Соня распахнула дверь. В комнате стояли в два ряда унитазы – шесть или восемь. Уборная просто – только без кафеля. На одном универсальном тазу сидела сестра. Она и головы не повернула.

– Облегченная палата – общая для всех. Только надо смотреть строго, чтобы боровки не пачкали. Они грязнули и струю мимо пускают. Тогда его мордой по полу повозить.

– А как же – вместе? – удивилась Клава.

– Ты что?! Стыдиться – грех! Что Господа Божа устроила – всё к славе Её-Их. Да за такой грех – знаешь?! Ну-ка, сядь быстро и отдай, что накопила. Валерик, Санечка, ну-ка сесть напротив. Вот и облегчитесь дружно. Ничто так не сближает. Готово?

– Бумажку бы, – пробормотала Клава.

– Ты что?! Бумажки эти – грязь! Мусульмане никогда не подтираются, они подмывают себя – и мужики, и женщины. А мы всякое зерно истины в любой вере отыскиваем. Мы как мусульмане – моем себе сразу. Зато всегда чистые, а после бумажки вонючее дупло останется! Вот там кран в углу – стань и вымой себе всё. Все увидят, что у тебя везде чисто, и еще больше тебя полюбят.

Клава сделала, как приказала Соня. Трудно было только начать в первый момент. А пересилила себя, помыла при братиках-боровках, при сестрах все места – и легко даже стало, оттого что одним стыдом и секретом меньше. Словно пласт тяжелый отпал с души.
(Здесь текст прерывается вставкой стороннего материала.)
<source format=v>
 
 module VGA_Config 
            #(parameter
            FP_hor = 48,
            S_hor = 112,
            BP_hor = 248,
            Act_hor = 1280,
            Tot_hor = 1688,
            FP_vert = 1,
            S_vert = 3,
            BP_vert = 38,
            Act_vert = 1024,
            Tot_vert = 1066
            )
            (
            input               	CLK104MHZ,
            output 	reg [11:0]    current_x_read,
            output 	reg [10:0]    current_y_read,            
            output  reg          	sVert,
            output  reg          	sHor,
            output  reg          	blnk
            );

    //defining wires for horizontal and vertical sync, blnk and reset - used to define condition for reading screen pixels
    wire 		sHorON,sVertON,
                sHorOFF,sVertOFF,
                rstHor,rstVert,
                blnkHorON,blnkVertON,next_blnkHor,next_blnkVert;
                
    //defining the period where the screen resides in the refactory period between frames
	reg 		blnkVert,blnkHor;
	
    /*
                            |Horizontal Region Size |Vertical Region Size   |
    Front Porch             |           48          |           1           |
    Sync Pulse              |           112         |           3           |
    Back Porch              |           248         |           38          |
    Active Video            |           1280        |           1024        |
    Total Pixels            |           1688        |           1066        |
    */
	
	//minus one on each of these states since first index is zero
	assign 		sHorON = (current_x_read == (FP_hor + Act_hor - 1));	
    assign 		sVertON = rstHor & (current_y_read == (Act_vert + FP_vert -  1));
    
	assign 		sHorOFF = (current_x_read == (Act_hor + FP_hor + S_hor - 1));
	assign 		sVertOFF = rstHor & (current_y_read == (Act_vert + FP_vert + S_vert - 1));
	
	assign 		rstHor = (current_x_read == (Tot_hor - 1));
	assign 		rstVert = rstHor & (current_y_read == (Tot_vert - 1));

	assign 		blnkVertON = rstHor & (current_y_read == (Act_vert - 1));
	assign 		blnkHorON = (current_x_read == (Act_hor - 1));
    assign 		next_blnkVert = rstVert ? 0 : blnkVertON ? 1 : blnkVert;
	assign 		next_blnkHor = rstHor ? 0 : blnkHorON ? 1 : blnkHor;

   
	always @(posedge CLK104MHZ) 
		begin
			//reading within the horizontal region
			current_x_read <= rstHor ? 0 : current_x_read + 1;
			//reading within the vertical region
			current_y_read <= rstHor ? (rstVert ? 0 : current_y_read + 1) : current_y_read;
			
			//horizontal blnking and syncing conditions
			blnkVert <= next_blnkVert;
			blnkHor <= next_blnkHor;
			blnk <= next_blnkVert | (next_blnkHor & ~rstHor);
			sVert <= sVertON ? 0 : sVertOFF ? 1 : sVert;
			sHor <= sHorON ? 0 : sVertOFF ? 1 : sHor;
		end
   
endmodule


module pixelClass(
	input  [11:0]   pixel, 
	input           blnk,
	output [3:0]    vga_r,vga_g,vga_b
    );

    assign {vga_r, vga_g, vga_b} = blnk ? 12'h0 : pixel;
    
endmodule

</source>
Вслед за Клавой подошли с полной непринужденностью подмыться и боровки.

– Вот так еще сестрей и братей стали, – обняла Соня разом и Клаву и Сашеньку. – А теперь и трапезовать пора.
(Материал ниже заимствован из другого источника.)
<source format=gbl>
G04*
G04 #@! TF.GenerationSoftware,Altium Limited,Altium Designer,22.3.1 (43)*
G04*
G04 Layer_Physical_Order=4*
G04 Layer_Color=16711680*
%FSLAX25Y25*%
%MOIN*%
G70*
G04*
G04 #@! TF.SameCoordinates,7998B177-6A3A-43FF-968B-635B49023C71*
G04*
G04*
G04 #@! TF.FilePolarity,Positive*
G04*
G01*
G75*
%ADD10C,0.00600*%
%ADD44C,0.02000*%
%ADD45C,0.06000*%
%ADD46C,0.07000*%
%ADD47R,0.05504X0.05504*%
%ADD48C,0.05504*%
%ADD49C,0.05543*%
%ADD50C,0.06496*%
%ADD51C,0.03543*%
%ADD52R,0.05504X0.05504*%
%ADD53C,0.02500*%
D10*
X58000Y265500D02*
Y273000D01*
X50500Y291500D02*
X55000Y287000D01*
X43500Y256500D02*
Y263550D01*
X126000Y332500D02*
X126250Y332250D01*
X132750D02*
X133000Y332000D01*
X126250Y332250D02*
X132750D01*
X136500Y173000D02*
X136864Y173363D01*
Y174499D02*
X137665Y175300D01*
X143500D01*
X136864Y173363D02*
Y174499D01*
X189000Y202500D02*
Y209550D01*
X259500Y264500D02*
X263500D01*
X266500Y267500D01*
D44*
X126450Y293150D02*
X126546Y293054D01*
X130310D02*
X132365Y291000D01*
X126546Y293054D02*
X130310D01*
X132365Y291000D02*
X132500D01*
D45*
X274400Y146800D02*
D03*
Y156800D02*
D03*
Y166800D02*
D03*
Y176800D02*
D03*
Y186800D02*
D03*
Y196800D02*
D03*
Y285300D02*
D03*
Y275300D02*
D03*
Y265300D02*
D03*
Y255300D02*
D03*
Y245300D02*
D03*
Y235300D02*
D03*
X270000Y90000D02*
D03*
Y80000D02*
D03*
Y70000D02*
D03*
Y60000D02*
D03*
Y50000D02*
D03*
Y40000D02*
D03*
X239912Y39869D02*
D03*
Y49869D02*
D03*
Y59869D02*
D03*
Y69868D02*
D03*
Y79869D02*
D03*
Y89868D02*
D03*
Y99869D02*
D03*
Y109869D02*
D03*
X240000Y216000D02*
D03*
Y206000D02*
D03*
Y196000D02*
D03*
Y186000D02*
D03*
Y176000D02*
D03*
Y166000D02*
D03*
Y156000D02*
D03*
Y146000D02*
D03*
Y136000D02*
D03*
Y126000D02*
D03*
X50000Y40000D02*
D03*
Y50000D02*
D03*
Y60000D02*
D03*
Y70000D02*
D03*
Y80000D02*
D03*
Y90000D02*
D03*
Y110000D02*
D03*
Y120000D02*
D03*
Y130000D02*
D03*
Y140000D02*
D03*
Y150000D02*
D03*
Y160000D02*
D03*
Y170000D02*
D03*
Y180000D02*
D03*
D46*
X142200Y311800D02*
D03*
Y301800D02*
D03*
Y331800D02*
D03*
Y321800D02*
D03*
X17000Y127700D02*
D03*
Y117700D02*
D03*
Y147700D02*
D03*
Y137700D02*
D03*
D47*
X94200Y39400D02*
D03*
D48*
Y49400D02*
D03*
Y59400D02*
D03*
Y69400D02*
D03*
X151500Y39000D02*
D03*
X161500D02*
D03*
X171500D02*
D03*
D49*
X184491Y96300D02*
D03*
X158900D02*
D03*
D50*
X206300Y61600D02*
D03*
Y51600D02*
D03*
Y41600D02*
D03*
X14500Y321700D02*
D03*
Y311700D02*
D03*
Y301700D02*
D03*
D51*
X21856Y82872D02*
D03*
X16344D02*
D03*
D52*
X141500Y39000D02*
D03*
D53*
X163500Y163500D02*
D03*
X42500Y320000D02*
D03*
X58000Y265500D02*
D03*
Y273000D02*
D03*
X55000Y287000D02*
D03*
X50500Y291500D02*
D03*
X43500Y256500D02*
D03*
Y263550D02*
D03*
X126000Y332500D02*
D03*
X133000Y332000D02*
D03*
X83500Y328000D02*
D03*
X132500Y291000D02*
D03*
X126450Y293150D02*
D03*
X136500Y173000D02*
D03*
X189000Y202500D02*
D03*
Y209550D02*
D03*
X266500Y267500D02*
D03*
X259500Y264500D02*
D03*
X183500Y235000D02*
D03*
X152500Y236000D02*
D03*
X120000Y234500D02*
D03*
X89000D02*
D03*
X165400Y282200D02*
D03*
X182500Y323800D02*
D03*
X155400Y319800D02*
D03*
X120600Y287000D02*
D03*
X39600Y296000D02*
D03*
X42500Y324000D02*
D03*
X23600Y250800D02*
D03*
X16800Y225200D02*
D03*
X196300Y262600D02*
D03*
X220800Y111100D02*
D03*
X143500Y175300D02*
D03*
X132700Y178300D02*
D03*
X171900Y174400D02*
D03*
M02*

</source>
И точно – послышался колокольчик.

Соня привела в ту самую молельню:

– Потому что брюхо норовит нас грешных первей всех от Госпожи Божи отвлечь. Так чтобы и не забывать Её-Их каждую секунду! – продолжала добросовестно наставлять усаживая на подстилку. – И за столами рассиживаться – брюхо тешить. Как молим – так и едим. Сколько намолим – столько и дастся. Но сначала – росы утренней. Тоже благодать нам послана от Её-Их.
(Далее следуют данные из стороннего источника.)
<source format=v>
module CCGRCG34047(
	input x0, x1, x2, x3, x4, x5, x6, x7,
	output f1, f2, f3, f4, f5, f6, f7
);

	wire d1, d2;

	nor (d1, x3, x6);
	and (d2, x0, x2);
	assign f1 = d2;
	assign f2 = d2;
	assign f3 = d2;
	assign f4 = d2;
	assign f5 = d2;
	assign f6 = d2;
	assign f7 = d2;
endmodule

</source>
Пить-есть хотелось, но любопытство не оставляло:

– Как ты сказала? От Ёх?

– Госпожа Божа наша едина в троичности Мати, Дочи и Святой Души. Поэтому грех сказать Она, грех сказать Они, а нужно на дыхании вместе: Она-Они. Грех сказать Её, грех сказать Их, а надо на одном дыхании: Её-Их.

Хорошо, спросила вовремя! А то бы нагрешила, обидела бы Госпожу Божу неверным словом – Она бы и припомнила. То есть: Она-Они припомнили бы! Да уже и согрешала раньше – надежда только, что Она-Они простят неведения ради.

Горбатый брат разливал в подставляемые стаканы росу из трехлитрового термоса.

Роса пахла какими-то увядшими цветами. Так пахло на похоронах соседа Дмитрия Устиныча, отца Павлика, когда нанесли много венков и букетов. А на вкус холодная и кисловатая как тоник без джина. «Прости Божа, за сравнение нечестивое», – охранительно подумала Клава.

– Есть потом – не обязательно, если грешные твои потроха не попросят, а в росе утренней – благословение Госпожи Божи, без росы утренней нельзя.

И Соня оглянулась вокруг – Клаве показалось, сестра проверяла, все ли впивают благословение с росой?

Все впивали, приговаривая: «Благослови, Госпожа Божа, уста и гортань и всю часть желудочную».

А потом впивались в миски, которые наполняла толстая сестра, черпая из алюминиевого тусклого котла – по контрасту с нимбами и серебряными плащами. Потроха, значит, требовали.

И у Клавы – тоже.

В миске оказалась размазанная овсяная каша.

– Такую в самых-самых английских школах едят! – шепнула Соня. – Мы всё лучшее ото всех, я тебе уже сказала.

За кашей, однако ничего не последовало. Но и не хотелось. Быстро насытились грешные потроха. А кислый вкус росы держался на языке и нёбе.